RWD is essential for understanding how to enhance the next generation of studies including how to optimize for measurement in a new remote paradigm. Data that can be established through remote monitoring or biomarkers, and can provide quantitative end points that can be captured within imaging studies, can move trials forwards with a lower reliance on clinical visits or establish evidence with smaller experimental sizes or compressed study timelines. Real-world imaging provides the basis for defining adjustments to study cohort definitions, data collection requirements, sensitivity of research tools, and biomarkers for end points.
AI tools that allow consumer applications to recognize faces are highly applicable to analyzing radiology images. Historical radiology studies and pathology studies in conjunction with medical records can be used to train algorithms to identify patients who meet clinical trial criteria. This mechanism can be especially useful for rare diseases that are inconsistently diagnosed because the symptoms appear similar to clinical teams. Even standard radiology studies can show very specific anatomical or biological abnormalities that indicate a potential case. Life sciences teams interested in the potential of radiology are investing in acquiring data sets to train novel algorithms and will share those algorithms with teams at clinical sites to support patient identification or exclusion as recruitment ramps up again. For undiagnosed patients, some teams are looking at the benefits of using historical data on patients to expand the market for products by improving the diagnostic process with machine learning algorithms trained on real-world imaging data sets. These groups are working towards building the algorithms today and will work towards deploying them to engage patients directly in the coming years.
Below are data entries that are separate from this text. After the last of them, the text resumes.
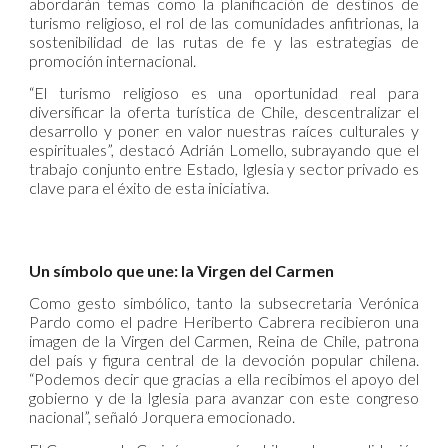
abordarán temas como la planificación de destinos de
turismo religioso, el rol de las comunidades anfitrionas, la
sostenibilidad de las rutas de fe y las estrategias de
promoción internacional.
“El turismo religioso es una oportunidad real para
diversificar la oferta turística de Chile, descentralizar el
desarrollo y poner en valor nuestras raíces culturales y
espirituales”, destacó Adrián Lomello, subrayando que el
trabajo conjunto entre Estado, Iglesia y sector privado es
clave para el éxito de esta iniciativa.
Un símbolo que une: la Virgen del Carmen
Como gesto simbólico, tanto la subsecretaria Verónica
Pardo como el padre Heriberto Cabrera recibieron una
imagen de la Virgen del Carmen, Reina de Chile, patrona
del país y figura central de la devoción popular chilena.
“Podemos decir que gracias a ella recibimos el apoyo del
gobierno y de la Iglesia para avanzar con este congreso
nacional”, señaló Jorquera emocionado.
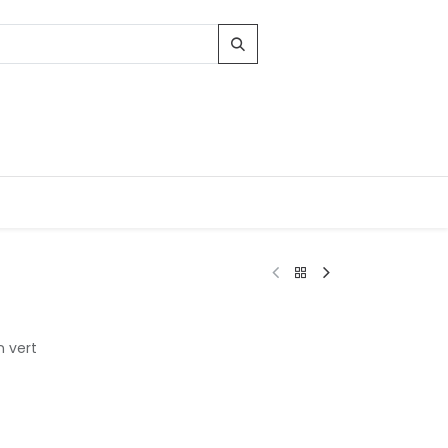
Contacts
n vert
96, Route d'Arlon
-8010 Strassen
LUXEMBOURG
contact@conforama.lu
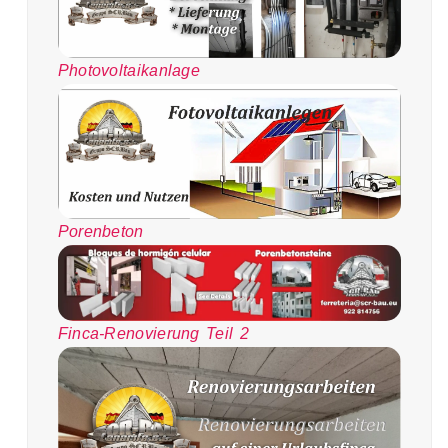
Photovoltaikanlage
Porenbeton
Finca-Renovierung Teil 2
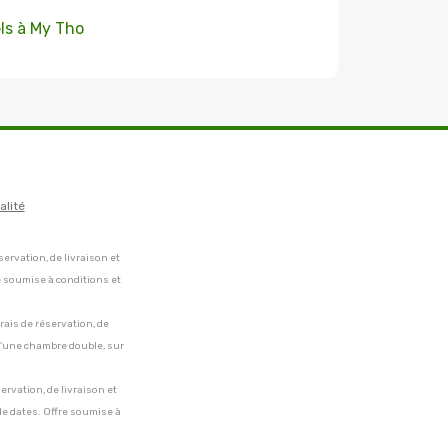
ls à My Tho
alité
servation, de livraison et
e soumise à conditions et
frais de réservation, de
 d'une chambre double, sur
servation, de livraison et
de dates. Offre soumise à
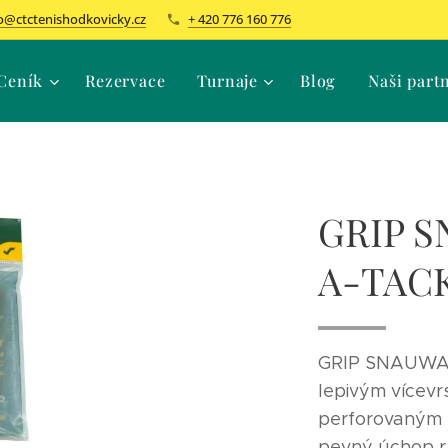
o@ctctenishodkovicky.cz
+ 420 776 160 776
Ceník
Rezervace
Turnaje
Blog
Naši part
GRIP S
A-TAC
GRIP SNAUWAE
lepivým vícev
perforovaným 
pevný úchop r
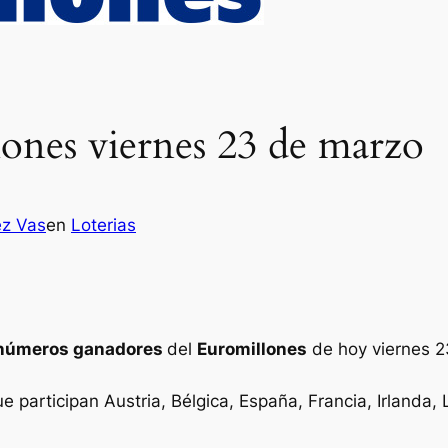
ones viernes 23 de marzo
ez Vas
en
Loterias
números ganadores
del
Euromillones
de hoy viernes 
ue participan Austria, Bélgica, España, Francia, Irlanda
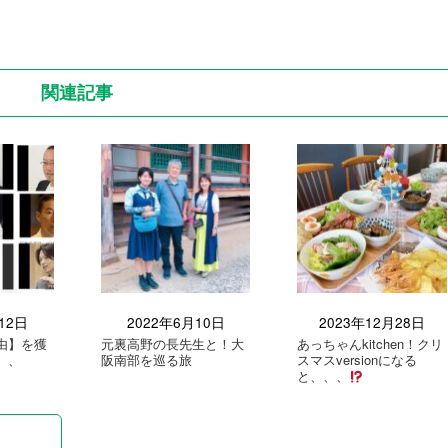
関連記事
12日
2022年6月10日
2023年12月28日
由】を獲
元裏高野の長先生と！大
あっちゃんkitchen！クリ
、、
阪南部を巡る旅
スマスversionになる
と、、、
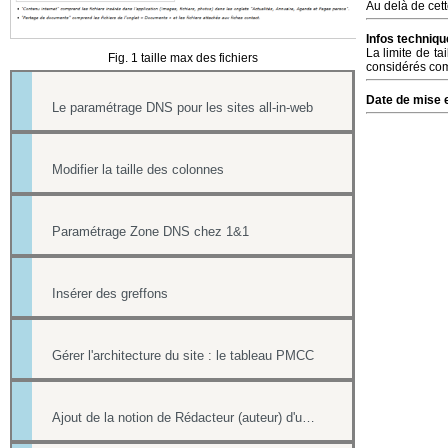
Au delà de cett
Infos techniqu
La limite de ta
Fig. 1 taille max des fichiers
considérés com
Date de mise e
Le paramétrage DNS pour les sites all-in-web
Modifier la taille des colonnes
Paramétrage Zone DNS chez 1&1
Insérer des greffons
Gérer l'architecture du site : le tableau PMCC
Ajout de la notion de Rédacteur (auteur) d'une actualité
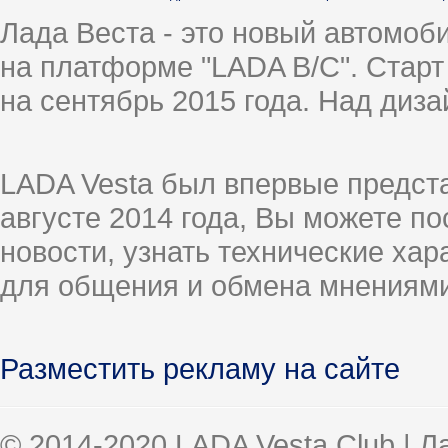
Лада Веста - это новый автомо
на платформе "LADA B/C". Старт
на сентябрь 2015 года. Над диз
LADA Vesta был впервые предст
августе 2014 года, Вы можете п
новости, узнать технические ха
для общения и обмена мнениями
Разместить рекламу на сайте
© 2014-2020 LADA Vesta Club | 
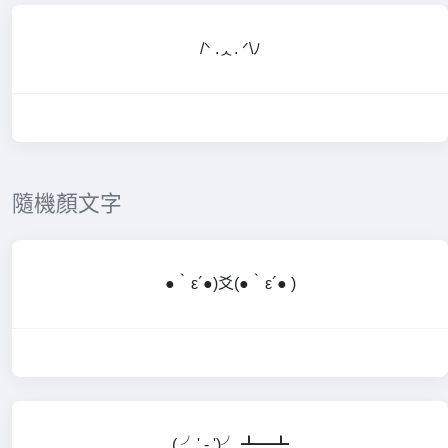
/ᐠ .ᆺ. ᐟ\ﾉ
隨機顏文字
●｀ε´●)爻(●｀ε´● )
( ╯' - ')╯ ┻━┻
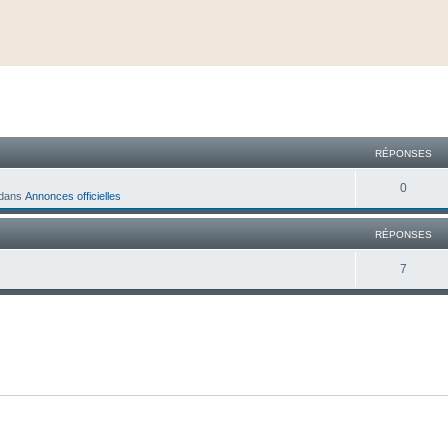
cher
cherche avancée
RÉPONSES
0
dans
Annonces officielles
RÉPONSES
7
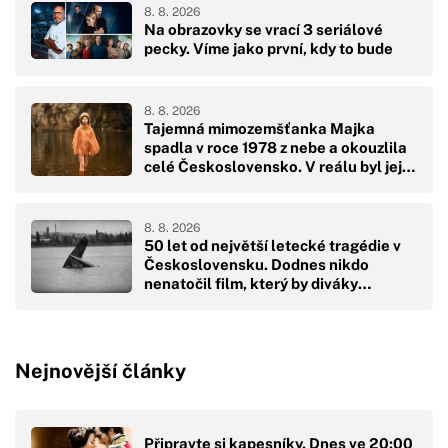
8. 8. 2026
Na obrazovky se vrací 3 seriálové
pecky. Víme jako první, kdy to bude
8. 8. 2026
Tajemná mimozemšťanka Majka
spadla v roce 1978 z nebe a okouzlila
celé Československo. V reálu byl její
pád hodně drsný
8. 8. 2026
50 let od největší letecké tragédie v
Československu. Dodnes nikdo
nenatočil film, který by diváky
přikoval k obrazovkám
Nejnovější články
Připravte si kapesníky. Dnes ve 20:00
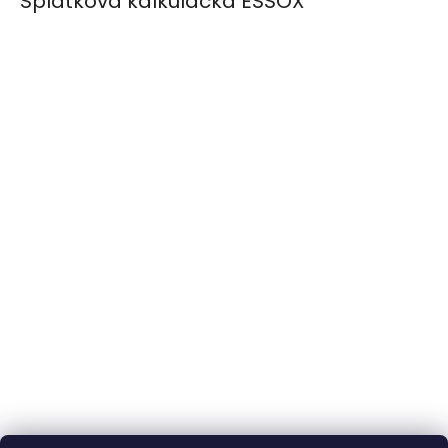
Splátková kalkulačka ESSOX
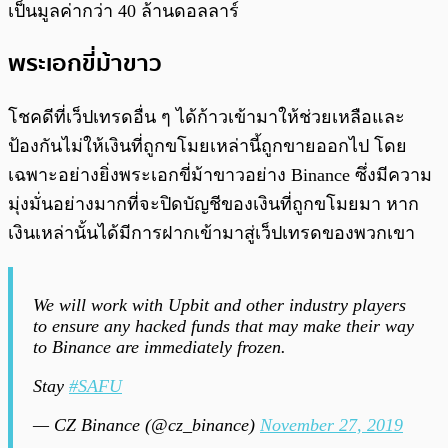
เป็นมูลค่ากว่า 40 ล้านดอลลาร์
พระเอกขี่ม้าขาว
โชคดีที่เว็ปเทรดอื่น ๆ ได้ก้าวเข้ามาให้ช่วยเหลือและ
ป้องกันไม่ให้เงินที่ถูกขโมยเหล่านี้ถูกขายออกไป โดย
เฉพาะอย่างยิ่งพระเอกขี่ม้าขาวอย่าง Binance ซึ่งมีความ
มุ่งมั่นอย่างมากที่จะปิดบัญชีของเงินที่ถูกขโมยมา หาก
เงินเหล่านั้นได้มีการฝากเข้ามาสู่เว็ปเทรดของพวกเขา
We will work with Upbit and other industry players
to ensure any hacked funds that may make their way
to Binance are immediately frozen.
Stay
#SAFU
— CZ Binance (@cz_binance)
November 27, 2019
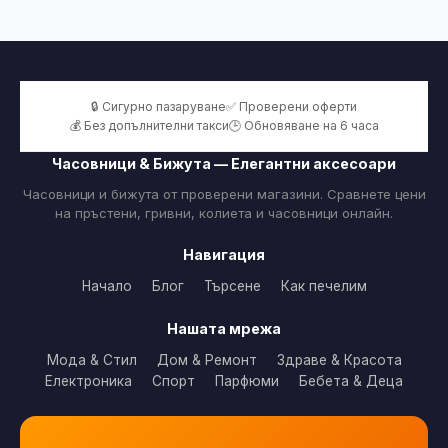
🔒 Сигурно пазаруване
✅ Проверени оферти
💰 Без допълнителни такси
🕒 Обновяване на 6 часа
Часовници & Бижута — Елегантни аксесоари
Часовници и бижута от проверени магазини. Сравнете цени
на пръстени, гривни, колиета и часовници онлайн.
Навигация
Начало
Блог
Търсене
Как печелим
Нашата мрежа
Мода & Стил
Дом & Ремонт
Здраве & Красота
Електроника
Спорт
Парфюми
Бебета & Деца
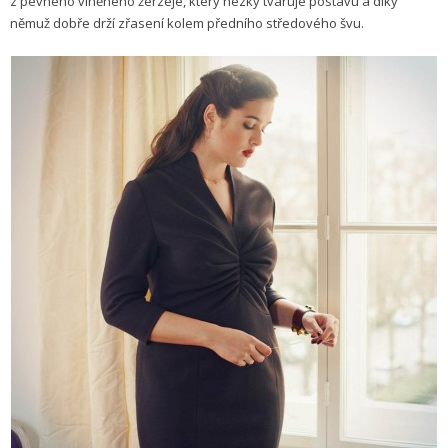
z pevného vlněného žerzeje, který hezky tvaruje postavu a díky
němuž dobře drží zřasení kolem předního středového švu.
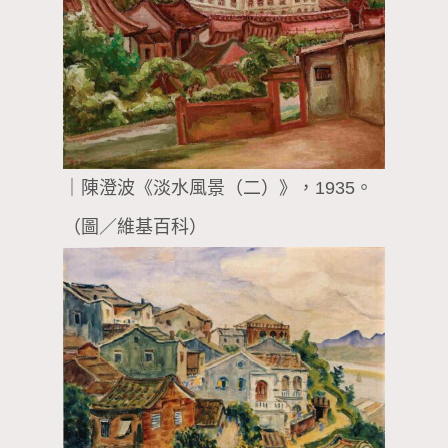
｜陳澄波《淡水風景（二）》，1935。
（圖／維基百科）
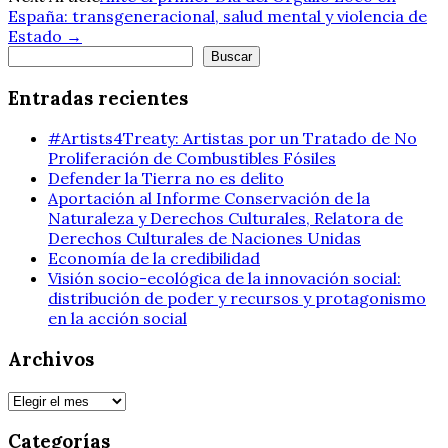
España: transgeneracional, salud mental y violencia de
entradas
Estado
→
Buscar
Buscar
Entradas recientes
#Artists4Treaty: Artistas por un Tratado de No
Proliferación de Combustibles Fósiles
Defender la Tierra no es delito
Aportación al Informe Conservación de la
Naturaleza y Derechos Culturales, Relatora de
Derechos Culturales de Naciones Unidas
Economía de la credibilidad
Visión socio-ecológica de la innovación social:
distribución de poder y recursos y protagonismo
en la acción social
Archivos
Archivos
Categorías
Although the clinical development process has been disrupted by COVID-19, this pause is an opportunity to innovate in areas such as study efficiency and expanding markets. Radiology data sets are increasingly available with growing volume from data processors and are being integrated into study-grade content through digital contract research organizations (CRO). Now is the time to invest in real-world imaging to pilot or scale drug development programs.